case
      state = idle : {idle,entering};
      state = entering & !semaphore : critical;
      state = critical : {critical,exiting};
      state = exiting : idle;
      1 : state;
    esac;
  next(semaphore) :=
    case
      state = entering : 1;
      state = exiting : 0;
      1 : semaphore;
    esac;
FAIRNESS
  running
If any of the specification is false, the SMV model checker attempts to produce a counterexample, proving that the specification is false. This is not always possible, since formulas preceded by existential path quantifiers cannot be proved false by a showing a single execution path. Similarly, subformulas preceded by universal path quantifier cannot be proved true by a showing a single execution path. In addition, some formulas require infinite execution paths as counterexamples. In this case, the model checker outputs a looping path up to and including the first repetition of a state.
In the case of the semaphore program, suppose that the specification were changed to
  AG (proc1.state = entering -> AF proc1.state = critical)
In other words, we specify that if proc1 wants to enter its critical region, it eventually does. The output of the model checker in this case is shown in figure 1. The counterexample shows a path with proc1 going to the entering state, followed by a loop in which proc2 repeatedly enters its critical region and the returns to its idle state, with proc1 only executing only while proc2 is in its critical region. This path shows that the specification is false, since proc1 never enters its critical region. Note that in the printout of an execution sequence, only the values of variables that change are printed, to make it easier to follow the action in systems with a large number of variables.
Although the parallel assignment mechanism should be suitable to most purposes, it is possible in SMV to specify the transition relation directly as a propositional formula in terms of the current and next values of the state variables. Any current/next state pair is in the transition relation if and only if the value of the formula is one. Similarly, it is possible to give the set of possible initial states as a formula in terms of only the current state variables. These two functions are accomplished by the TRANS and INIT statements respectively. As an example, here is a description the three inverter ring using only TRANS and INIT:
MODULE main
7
* * *
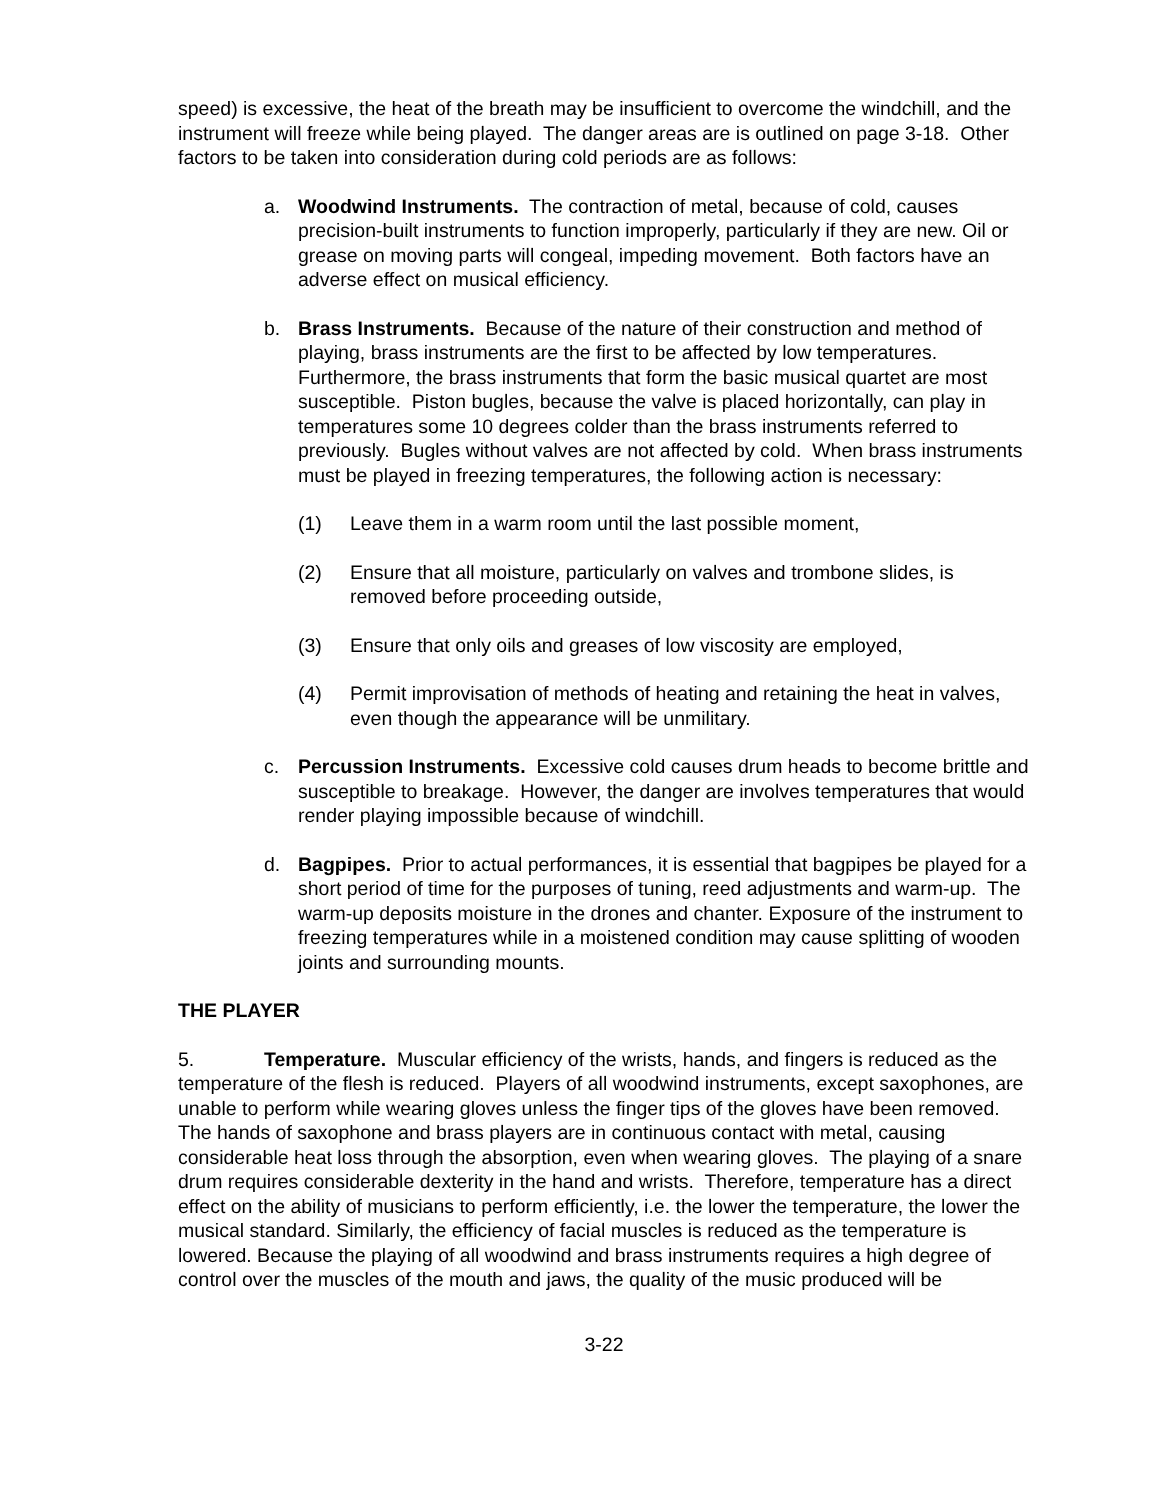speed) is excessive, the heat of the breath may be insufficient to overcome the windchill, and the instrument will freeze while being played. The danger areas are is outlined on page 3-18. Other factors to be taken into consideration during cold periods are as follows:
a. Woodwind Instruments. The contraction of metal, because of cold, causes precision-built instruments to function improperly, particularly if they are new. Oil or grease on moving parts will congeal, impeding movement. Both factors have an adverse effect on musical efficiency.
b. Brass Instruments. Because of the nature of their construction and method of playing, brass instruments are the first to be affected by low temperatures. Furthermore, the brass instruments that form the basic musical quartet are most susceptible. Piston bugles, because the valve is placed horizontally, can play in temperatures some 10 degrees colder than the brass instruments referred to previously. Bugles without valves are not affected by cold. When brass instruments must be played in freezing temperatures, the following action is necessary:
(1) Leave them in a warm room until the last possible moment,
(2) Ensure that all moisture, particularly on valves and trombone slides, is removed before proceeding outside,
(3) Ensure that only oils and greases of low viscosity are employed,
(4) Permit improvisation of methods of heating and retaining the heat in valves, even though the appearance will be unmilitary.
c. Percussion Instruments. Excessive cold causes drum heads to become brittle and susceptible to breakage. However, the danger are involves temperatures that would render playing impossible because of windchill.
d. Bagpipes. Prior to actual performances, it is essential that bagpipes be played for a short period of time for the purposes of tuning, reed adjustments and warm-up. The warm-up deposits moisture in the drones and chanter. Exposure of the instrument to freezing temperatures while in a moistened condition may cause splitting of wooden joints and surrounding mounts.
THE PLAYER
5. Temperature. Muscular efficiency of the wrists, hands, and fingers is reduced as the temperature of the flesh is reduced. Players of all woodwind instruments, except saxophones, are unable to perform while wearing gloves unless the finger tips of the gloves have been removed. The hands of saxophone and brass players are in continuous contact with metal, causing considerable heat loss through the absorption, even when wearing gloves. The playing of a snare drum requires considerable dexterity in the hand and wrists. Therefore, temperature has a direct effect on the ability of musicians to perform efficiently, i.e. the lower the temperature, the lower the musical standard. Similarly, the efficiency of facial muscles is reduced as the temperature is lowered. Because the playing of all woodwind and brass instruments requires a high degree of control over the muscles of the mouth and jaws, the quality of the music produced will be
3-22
==
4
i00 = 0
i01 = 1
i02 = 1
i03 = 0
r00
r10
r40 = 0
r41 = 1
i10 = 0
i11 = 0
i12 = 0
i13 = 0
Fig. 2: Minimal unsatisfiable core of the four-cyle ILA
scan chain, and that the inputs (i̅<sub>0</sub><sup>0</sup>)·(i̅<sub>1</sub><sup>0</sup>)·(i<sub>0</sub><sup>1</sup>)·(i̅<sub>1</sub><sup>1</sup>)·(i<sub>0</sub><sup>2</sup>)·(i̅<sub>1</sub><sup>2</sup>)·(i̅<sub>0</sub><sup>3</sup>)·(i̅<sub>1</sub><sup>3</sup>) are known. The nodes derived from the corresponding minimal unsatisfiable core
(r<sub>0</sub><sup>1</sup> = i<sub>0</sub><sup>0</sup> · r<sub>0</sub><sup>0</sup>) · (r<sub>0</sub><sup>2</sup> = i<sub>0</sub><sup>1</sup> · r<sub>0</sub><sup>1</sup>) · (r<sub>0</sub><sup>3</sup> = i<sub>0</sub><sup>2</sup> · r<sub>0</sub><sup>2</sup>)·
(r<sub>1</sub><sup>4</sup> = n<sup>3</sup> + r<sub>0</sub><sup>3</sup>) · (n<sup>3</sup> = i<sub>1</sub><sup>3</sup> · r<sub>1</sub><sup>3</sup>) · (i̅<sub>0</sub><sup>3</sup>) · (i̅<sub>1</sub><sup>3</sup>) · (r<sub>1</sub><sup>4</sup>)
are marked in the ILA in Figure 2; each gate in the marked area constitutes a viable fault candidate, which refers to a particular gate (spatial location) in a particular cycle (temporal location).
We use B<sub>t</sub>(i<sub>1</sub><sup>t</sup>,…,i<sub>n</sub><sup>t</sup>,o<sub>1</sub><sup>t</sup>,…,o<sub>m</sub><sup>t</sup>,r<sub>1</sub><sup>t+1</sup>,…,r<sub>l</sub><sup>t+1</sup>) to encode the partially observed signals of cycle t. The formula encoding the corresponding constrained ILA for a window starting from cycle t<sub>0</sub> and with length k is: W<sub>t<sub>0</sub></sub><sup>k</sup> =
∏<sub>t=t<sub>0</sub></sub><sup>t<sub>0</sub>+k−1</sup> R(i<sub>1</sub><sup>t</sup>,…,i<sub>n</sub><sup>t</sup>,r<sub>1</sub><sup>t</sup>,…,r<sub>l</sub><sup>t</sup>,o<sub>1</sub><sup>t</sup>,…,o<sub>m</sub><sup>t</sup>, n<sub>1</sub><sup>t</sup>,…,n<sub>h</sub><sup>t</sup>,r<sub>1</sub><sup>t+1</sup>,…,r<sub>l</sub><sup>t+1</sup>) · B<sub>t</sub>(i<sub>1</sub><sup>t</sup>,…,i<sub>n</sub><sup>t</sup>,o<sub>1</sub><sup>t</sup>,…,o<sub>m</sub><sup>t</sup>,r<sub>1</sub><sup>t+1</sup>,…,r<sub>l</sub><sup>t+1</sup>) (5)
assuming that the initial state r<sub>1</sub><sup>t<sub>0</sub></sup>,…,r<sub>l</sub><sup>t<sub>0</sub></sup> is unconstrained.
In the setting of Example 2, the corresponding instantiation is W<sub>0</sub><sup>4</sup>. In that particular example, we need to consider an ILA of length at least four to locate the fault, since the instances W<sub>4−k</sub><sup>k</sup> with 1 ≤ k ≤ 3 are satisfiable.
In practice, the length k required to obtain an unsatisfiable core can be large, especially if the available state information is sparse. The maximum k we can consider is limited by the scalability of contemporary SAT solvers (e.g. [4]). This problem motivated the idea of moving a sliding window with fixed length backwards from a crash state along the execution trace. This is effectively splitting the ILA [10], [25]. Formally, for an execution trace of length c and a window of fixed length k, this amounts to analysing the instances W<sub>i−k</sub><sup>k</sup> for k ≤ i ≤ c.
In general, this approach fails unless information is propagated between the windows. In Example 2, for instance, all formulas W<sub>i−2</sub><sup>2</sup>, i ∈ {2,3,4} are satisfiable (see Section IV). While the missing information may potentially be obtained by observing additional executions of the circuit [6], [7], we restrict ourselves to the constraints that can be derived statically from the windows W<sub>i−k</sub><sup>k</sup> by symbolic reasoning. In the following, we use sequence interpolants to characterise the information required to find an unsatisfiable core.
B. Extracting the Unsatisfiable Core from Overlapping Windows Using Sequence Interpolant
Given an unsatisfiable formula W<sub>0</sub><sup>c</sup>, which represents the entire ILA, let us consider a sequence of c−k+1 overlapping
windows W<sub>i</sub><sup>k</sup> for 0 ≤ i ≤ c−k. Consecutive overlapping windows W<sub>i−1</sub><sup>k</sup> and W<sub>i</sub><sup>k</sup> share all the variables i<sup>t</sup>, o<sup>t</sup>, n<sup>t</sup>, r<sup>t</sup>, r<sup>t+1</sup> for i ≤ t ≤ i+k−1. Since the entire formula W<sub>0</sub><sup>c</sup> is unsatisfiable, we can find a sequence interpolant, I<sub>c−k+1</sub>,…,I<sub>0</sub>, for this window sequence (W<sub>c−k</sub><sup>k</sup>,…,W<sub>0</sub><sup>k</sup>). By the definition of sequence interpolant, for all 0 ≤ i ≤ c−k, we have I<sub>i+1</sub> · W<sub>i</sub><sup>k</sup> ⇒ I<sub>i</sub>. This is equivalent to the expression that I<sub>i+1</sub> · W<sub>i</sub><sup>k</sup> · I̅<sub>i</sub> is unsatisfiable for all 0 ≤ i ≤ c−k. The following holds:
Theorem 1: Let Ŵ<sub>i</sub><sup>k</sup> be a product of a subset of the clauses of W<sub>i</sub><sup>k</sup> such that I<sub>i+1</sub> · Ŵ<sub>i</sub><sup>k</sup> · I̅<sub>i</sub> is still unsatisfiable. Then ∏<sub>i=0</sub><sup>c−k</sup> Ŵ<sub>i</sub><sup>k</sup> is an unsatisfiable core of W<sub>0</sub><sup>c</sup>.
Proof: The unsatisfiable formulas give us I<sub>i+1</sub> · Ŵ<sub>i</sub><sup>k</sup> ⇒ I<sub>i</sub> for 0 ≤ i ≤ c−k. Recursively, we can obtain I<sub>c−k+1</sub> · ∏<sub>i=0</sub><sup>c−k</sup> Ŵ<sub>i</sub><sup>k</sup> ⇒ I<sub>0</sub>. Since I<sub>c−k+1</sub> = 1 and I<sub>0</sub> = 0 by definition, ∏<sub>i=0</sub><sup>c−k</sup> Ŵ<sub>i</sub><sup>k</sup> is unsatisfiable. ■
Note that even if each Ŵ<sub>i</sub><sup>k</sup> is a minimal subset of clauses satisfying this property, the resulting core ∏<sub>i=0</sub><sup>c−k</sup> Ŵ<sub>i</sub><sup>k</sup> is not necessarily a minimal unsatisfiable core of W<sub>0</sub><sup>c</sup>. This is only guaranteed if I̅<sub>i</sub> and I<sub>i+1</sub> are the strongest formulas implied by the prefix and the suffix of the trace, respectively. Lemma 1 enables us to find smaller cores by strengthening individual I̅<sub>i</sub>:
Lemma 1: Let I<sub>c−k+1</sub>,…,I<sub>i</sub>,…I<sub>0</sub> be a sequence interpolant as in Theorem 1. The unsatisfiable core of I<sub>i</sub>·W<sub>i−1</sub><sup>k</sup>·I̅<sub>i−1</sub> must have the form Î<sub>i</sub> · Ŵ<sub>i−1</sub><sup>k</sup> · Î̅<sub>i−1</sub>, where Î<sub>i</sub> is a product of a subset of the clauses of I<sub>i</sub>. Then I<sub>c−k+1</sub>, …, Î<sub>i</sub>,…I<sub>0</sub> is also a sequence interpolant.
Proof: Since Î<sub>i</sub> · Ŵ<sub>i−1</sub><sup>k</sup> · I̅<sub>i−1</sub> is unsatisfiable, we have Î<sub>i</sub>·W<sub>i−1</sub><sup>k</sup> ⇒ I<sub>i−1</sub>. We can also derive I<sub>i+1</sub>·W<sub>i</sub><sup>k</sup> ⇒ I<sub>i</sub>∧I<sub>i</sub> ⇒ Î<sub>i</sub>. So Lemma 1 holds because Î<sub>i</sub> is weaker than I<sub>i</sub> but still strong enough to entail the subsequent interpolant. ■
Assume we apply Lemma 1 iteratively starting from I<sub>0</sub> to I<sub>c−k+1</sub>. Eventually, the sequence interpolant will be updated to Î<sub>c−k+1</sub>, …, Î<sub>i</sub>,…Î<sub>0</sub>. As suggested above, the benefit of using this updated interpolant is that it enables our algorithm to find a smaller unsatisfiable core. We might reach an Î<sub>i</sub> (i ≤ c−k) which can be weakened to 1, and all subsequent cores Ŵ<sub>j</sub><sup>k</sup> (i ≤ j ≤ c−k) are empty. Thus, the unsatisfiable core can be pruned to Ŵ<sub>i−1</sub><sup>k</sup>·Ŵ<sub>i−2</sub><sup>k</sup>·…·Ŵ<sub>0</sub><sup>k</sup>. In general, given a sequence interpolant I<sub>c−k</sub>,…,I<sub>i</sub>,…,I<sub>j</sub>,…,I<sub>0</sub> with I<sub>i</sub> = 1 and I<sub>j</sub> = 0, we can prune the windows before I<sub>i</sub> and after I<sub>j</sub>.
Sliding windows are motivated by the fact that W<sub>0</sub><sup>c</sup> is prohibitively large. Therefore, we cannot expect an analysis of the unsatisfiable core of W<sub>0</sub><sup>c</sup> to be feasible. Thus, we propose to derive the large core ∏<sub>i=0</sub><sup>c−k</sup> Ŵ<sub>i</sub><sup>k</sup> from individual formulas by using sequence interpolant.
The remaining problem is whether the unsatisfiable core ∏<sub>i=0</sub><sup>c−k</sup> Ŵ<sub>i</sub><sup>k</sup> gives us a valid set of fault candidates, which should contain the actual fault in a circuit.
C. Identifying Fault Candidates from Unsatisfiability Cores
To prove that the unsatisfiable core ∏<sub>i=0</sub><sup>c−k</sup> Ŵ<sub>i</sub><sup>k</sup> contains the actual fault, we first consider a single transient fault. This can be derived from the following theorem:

[Goal of the exercise] Show each line in the listing above that has "four".

[Exercise answer]
Fig. 2: Minimal unsatisfiable core of the four-cyle ILA
In the setting of Example 2, the corresponding instantiation is W<sub>0</sub><sup>4</sup>. In that particular example, we need to consider an ILA of length at least four to locate the fault, since the instances W<sub>4−k</sub><sup>k</sup> with 1 ≤ k ≤ 3 are satisfiable.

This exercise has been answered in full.